[Page-level text extractions]
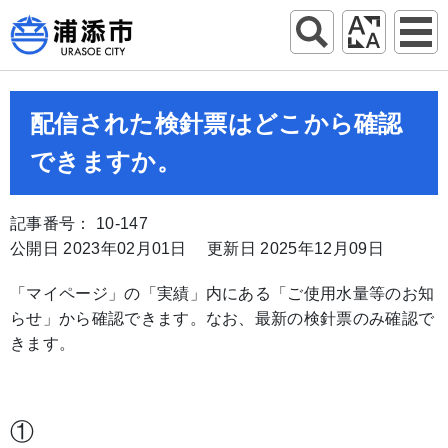
配信された検針票はどこから確認
できますか。
記事番号： 10-147
公開日 2023年02月01日
更新日 2025年12月09日
「マイページ」の「実績」内にある「ご使用水量等のお知
らせ」から確認できます。なお、最新の検針票のみ確認で
きます。
①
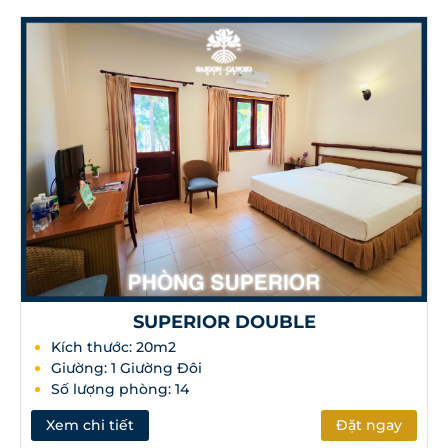
SUPERIOR DOUBLE
Kích thước: 20m2
Giường: 1 Giường Đôi
Số lượng phòng: 14
Xem chi tiết
Đặt ngay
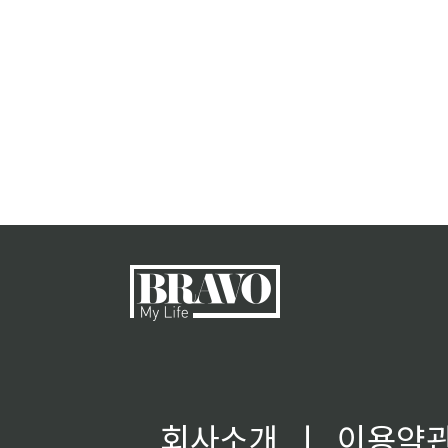
회사소개
ㅣ
이용약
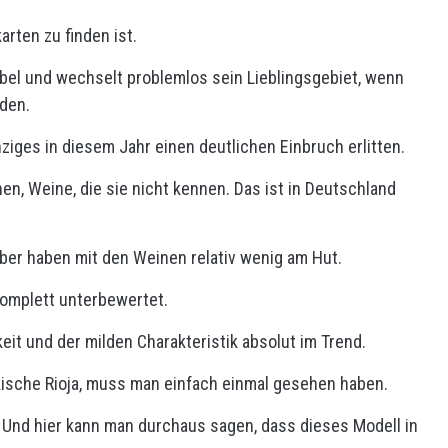
arten zu finden ist.
bel und wechselt problemlos sein Lieblingsgebiet, wenn
rden.
ziges in diesem Jahr einen deutlichen Einbruch erlitten.
en, Weine, die sie nicht kennen. Das ist in Deutschland
aber haben mit den Weinen relativ wenig am Hut.
 komplett unterbewertet.
eit und der milden Charakteristik absolut im Trend.
skische Rioja, muss man einfach einmal gesehen haben.
. Und hier kann man durchaus sagen, dass dieses Modell in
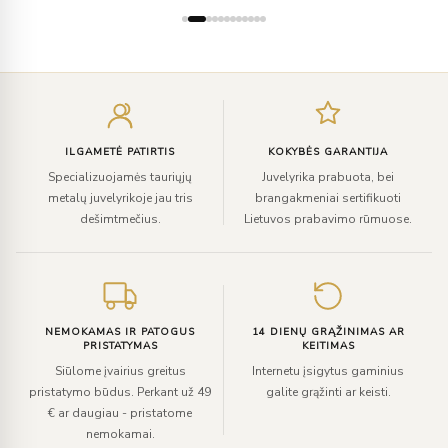
Įveskite
el.
paštą
ILGAMETĖ PATIRTIS
KOKYBĖS GARANTIJA
Specializuojamės tauriųjų
Juvelyrika prabuota, bei
metalų juvelyrikoje jau tris
brangakmeniai sertifikuoti
dešimtmečius.
Lietuvos prabavimo rūmuose.
NEMOKAMAS IR PATOGUS
14 DIENŲ GRĄŽINIMAS AR
PRISTATYMAS
KEITIMAS
Siūlome įvairius greitus
Internetu įsigytus gaminius
pristatymo būdus. Perkant už 49
galite grąžinti ar keisti.
€ ar daugiau - pristatome
nemokamai.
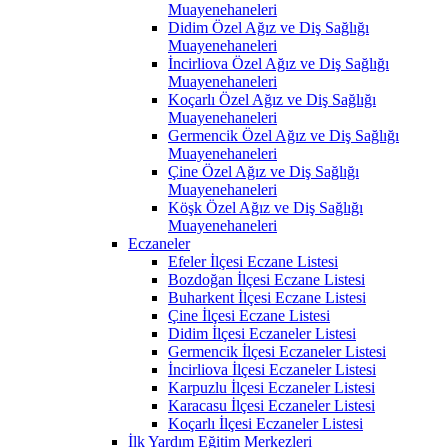
Muayenehaneleri
Didim Özel Ağız ve Diş Sağlığı
Muayenehaneleri
İncirliova Özel Ağız ve Diş Sağlığı
Muayenehaneleri
Koçarlı Özel Ağız ve Diş Sağlığı
Muayenehaneleri
Germencik Özel Ağız ve Diş Sağlığı
Muayenehaneleri
Çine Özel Ağız ve Diş Sağlığı
Muayenehaneleri
Köşk Özel Ağız ve Diş Sağlığı
Muayenehaneleri
Eczaneler
Efeler İlçesi Eczane Listesi
Bozdoğan İlçesi Eczane Listesi
Buharkent İlçesi Eczane Listesi
Çine İlçesi Eczane Listesi
Didim İlçesi Eczaneler Listesi
Germencik İlçesi Eczaneler Listesi
İncirliova İlçesi Eczaneler Listesi
Karpuzlu İlçesi Eczaneler Listesi
Karacasu İlçesi Eczaneler Listesi
Koçarlı İlçesi Eczaneler Listesi
İlk Yardım Eğitim Merkezleri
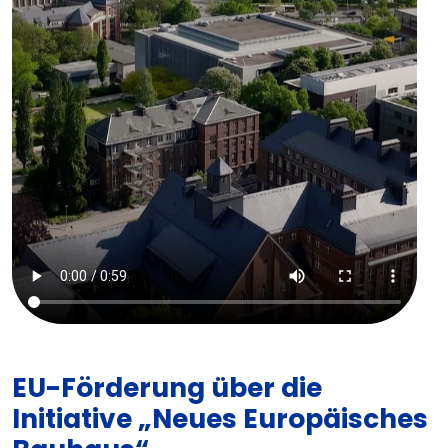
EU-Förderung über die
Initiative „Neues Europäisches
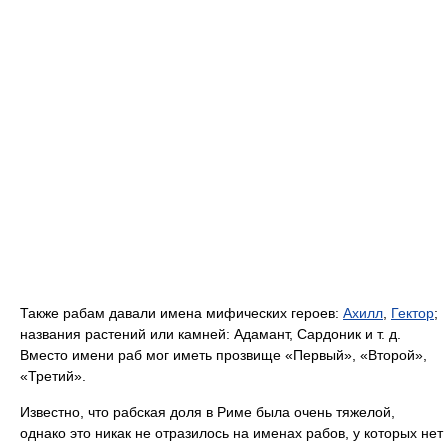
Также рабам давали имена мифических героев:
Ахилл
,
Гектор
;
названия растений или камней: Адамант, Сардоник и т. д.
Вместо имени раб мог иметь прозвище «Первый», «Второй»,
«Третий».
Известно, что рабская доля в Риме была очень тяжелой,
однако это никак не отразилось на именах рабов, у которых нет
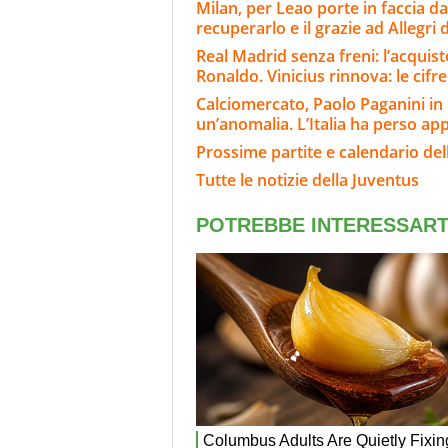
Milan, per Leao porte in faccia da
recuperarlo e il grazie ad Allegri
Real Madrid senza freni: l’acqui
Ronaldo. Vinicius rinnova: le cifre
Calciomercato, Paolo Paganini in
un’anomalia. L’Italia ha perso ap
Prossime partite e calendario del
Tutte le notizie della Juventus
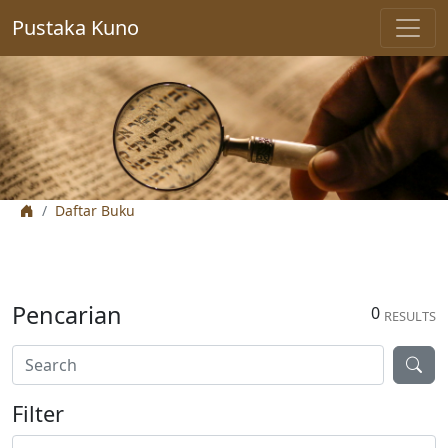
Pustaka Kuno
Daftar Buku
Pencarian
0
RESULTS
Filter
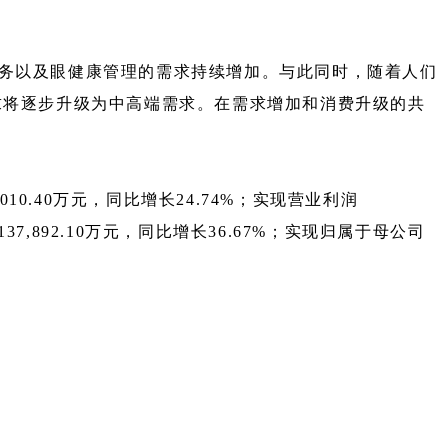
服务以及眼健康管理的需求持续增加。与此同时，随着人们
求将逐步升级为中高端需求。在需求增加和消费升级的共
,010.40万元，同比增长24.74%；实现营业利润
 137,892.10万元，同比增长36.67%；实现归属于母公司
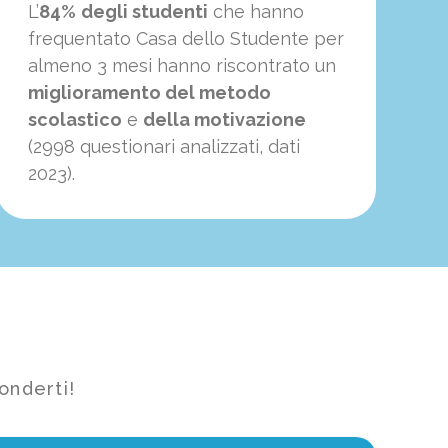
L’
84%
degli studenti
che hanno
frequentato Casa dello Studente per
almeno 3 mesi hanno riscontrato un
miglioramento del metodo
scolastico
e
della motivazione
(2998 questionari analizzati, dati
2023).
onderti!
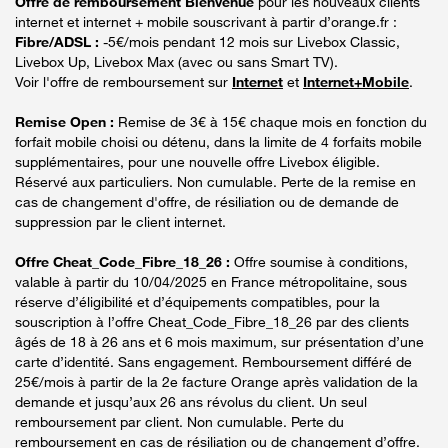
Offre de remboursement Bienvenue
pour les nouveaux clients
internet et internet + mobile souscrivant à partir d’orange.fr :
Fibre/ADSL :
-5€/mois pendant 12 mois sur Livebox Classic,
Livebox Up, Livebox Max (avec ou sans Smart TV).
Voir l'offre de remboursement sur
Internet
et
Internet+Mobile
.
Remise Open :
Remise de 3€ à 15€ chaque mois en fonction du
forfait mobile choisi ou détenu, dans la limite de 4 forfaits mobile
supplémentaires, pour une nouvelle offre Livebox éligible.
Réservé aux particuliers. Non cumulable. Perte de la remise en
cas de changement d'offre, de résiliation ou de demande de
suppression par le client internet.
Offre Cheat_Code_Fibre_18_26 :
Offre soumise à conditions,
valable à partir du 10/04/2025 en France métropolitaine, sous
réserve d’éligibilité et d’équipements compatibles, pour la
souscription à l’offre Cheat_Code_Fibre_18_26 par des clients
âgés de 18 à 26 ans et 6 mois maximum, sur présentation d’une
carte d’identité. Sans engagement. Remboursement différé de
25€/mois à partir de la 2e facture Orange après validation de la
demande et jusqu’aux 26 ans révolus du client. Un seul
remboursement par client. Non cumulable. Perte du
remboursement en cas de résiliation ou de changement d’offre.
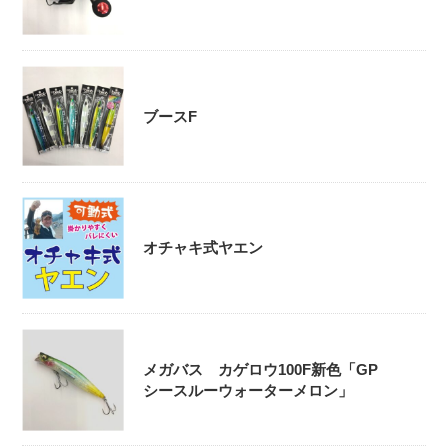
ブースF
オチャキ式ヤエン
メガバス カゲロウ100F新色「GP
シースルーウォーターメロン」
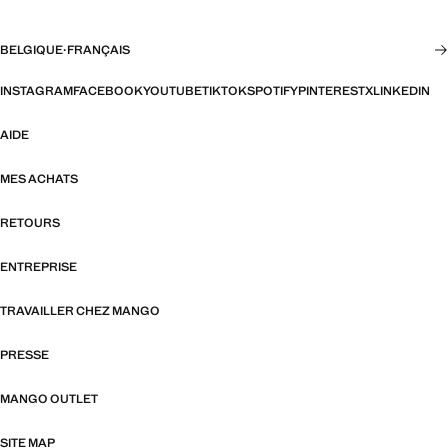
BELGIQUE
·
FRANÇAIS
INSTAGRAM
FACEBOOK
YOUTUBE
TIKTOK
SPOTIFY
PINTEREST
X
LINKEDIN
AIDE
MES ACHATS
RETOURS
ENTREPRISE
TRAVAILLER CHEZ MANGO
PRESSE
MANGO OUTLET
SITE MAP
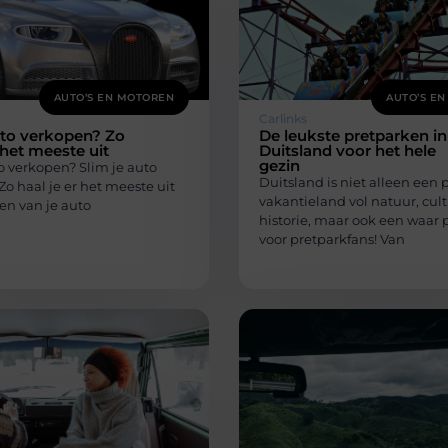
AUTO’S EN MOTOREN
AUTO’S E
Carlinks
uto verkopen? Zo
De leukste pretparken in
 het meeste uit
Duitsland voor het hele
gezin
o verkopen? Slim je auto
Duitsland is niet alleen een 
o haal je er het meeste uit
vakantieland vol natuur, cul
en van je auto
historie, maar ook een waar 
voor pretparkfans! Van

What needs to be done. Give the entries again without a single change, but with no pictures.

Solution for this task.
配信された検針票はどこから確認
できますか。
記事番号： 10-147
公開日 2023年02月01日
更新日 2025年12月09日
「マイページ」の「実績」内にある「ご使用水量等のお知
らせ」から確認できます。なお、最新の検針票のみ確認で
きます。
①
SUPERIOR DOUBLE
Kích thước: 20m2
Giường: 1 Giường Đôi
Số lượng phòng: 14
Xem chi tiết
Đặt ngay
회사소개
ㅣ
이용약
arten zu finden ist.
bel und wechselt problemlos sein Lieblingsgebiet, wenn
rden.
ziges in diesem Jahr einen deutlichen Einbruch erlitten.
en, Weine, die sie nicht kennen. Das ist in Deutschland
aber haben mit den Weinen relativ wenig am Hut.
 komplett unterbewertet.
eit und der milden Charakteristik absolut im Trend.
skische Rioja, muss man einfach einmal gesehen haben.
. Und hier kann man durchaus sagen, dass dieses Modell in
Įveskite
el.
paštą
ILGAMETĖ PATIRTIS
KOKYBĖS GARANTIJA
Specializuojamės tauriųjų
Juvelyrika prabuota, bei
metalų juvelyrikoje jau tris
brangakmeniai sertifikuoti
dešimtmečius.
Lietuvos prabavimo rūmuose.
NEMOKAMAS IR PATOGUS
14 DIENŲ GRĄŽINIMAS AR
PRISTATYMAS
KEITIMAS
Siūlome įvairius greitus
Internetu įsigytus gaminius
pristatymo būdus. Perkant už 49
galite grąžinti ar keisti.
€ ar daugiau - pristatome
nemokamai.
Muayenehaneleri
Didim Özel Ağız ve Diş Sağlığı
Muayenehaneleri
İncirliova Özel Ağız ve Diş Sağlığı
Muayenehaneleri
Koçarlı Özel Ağız ve Diş Sağlığı
Muayenehaneleri
Germencik Özel Ağız ve Diş Sağlığı
Muayenehaneleri
Çine Özel Ağız ve Diş Sağlığı
Muayenehaneleri
Köşk Özel Ağız ve Diş Sağlığı
Muayenehaneleri
Eczaneler
Efeler İlçesi Eczane Listesi
Bozdoğan İlçesi Eczane Listesi
Buharkent İlçesi Eczane Listesi
Çine İlçesi Eczane Listesi
Didim İlçesi Eczaneler Listesi
Germencik İlçesi Eczaneler Listesi
İncirliova İlçesi Eczaneler Listesi
Karpuzlu İlçesi Eczaneler Listesi
Karacasu İlçesi Eczaneler Listesi
Koçarlı İlçesi Eczaneler Listesi
İlk Yardım Eğitim Merkezleri
EU-Förderung über die
Initiative „Neues Europäisches
Также рабам давали имена мифических героев:
Ахилл
,
Гектор
;
названия растений или камней: Адамант, Сардоник и т. д.
Вместо имени раб мог иметь прозвище «Первый», «Второй»,
«Третий».
Известно, что рабская доля в Риме была очень тяжелой,
однако это никак не отразилось на именах рабов, у которых нет
Milan, per Leao porte in faccia da
recuperarlo e il grazie ad Allegri
Real Madrid senza freni: l’acqui
Ronaldo. Vinicius rinnova: le cifre
Calciomercato, Paolo Paganini in
un’anomalia. L’Italia ha perso ap
Prossime partite e calendario del
Tutte le notizie della Juventus
Pustaka Kuno
Daftar Buku
Pencarian
0
RESULTS
Filter
服务以及眼健康管理的需求持续增加。与此同时，随着人们
求将逐步升级为中高端需求。在需求增加和消费升级的共
,010.40万元，同比增长24.74%；实现营业利润
 137,892.10万元，同比增长36.67%；实现归属于母公司
L’
84%
degli studenti
che hanno
frequentato Casa dello Studente per
almeno 3 mesi hanno riscontrato un
miglioramento del metodo
scolastico
e
della motivazione
(2998 questionari analizzati, dati
2023).
onderti!
Offre de remboursement Bienvenue
pour les nouveaux clients
internet et internet + mobile souscrivant à partir d’orange.fr :
Fibre/ADSL :
-5€/mois pendant 12 mois sur Livebox Classic,
Livebox Up, Livebox Max (avec ou sans Smart TV).
Voir l'offre de remboursement sur
Internet
et
Internet+Mobile
.
Remise Open :
Remise de 3€ à 15€ chaque mois en fonction du
forfait mobile choisi ou détenu, dans la limite de 4 forfaits mobile
supplémentaires, pour une nouvelle offre Livebox éligible.
Réservé aux particuliers. Non cumulable. Perte de la remise en
cas de changement d'offre, de résiliation ou de demande de
suppression par le client internet.
Offre Cheat_Code_Fibre_18_26 :
Offre soumise à conditions,
valable à partir du 10/04/2025 en France métropolitaine, sous
réserve d’éligibilité et d’équipements compatibles, pour la
souscription à l’offre Cheat_Code_Fibre_18_26 par des clients
âgés de 18 à 26 ans et 6 mois maximum, sur présentation d’une
carte d’identité. Sans engagement. Remboursement différé de
25€/mois à partir de la 2e facture Orange après validation de la
demande et jusqu’aux 26 ans révolus du client. Un seul
remboursement par client. Non cumulable. Perte du
remboursement en cas de résiliation ou de changement d’offre.
ブースF
オチャキ式ヤエン
メガバス カゲロウ100F新色「GP
シースルーウォーターメロン」
BELGIQUE
·
FRANÇAIS
INSTAGRAM
FACEBOOK
YOUTUBE
TIKTOK
SPOTIFY
PINTEREST
X
LINKEDIN
AIDE
MES ACHATS
RETOURS
ENTREPRISE
TRAVAILLER CHEZ MANGO
PRESSE
MANGO OUTLET
SITE MAP
AUTO’S EN MOTOREN
AUTO’S E
Carlinks
uto verkopen? Zo
De leukste pretparken in
 het meeste uit
Duitsland voor het hele
gezin
o verkopen? Slim je auto
Duitsland is niet alleen een 
o haal je er het meeste uit
vakantieland vol natuur, cul
en van je auto
historie, maar ook een waar 
voor pretparkfans! Van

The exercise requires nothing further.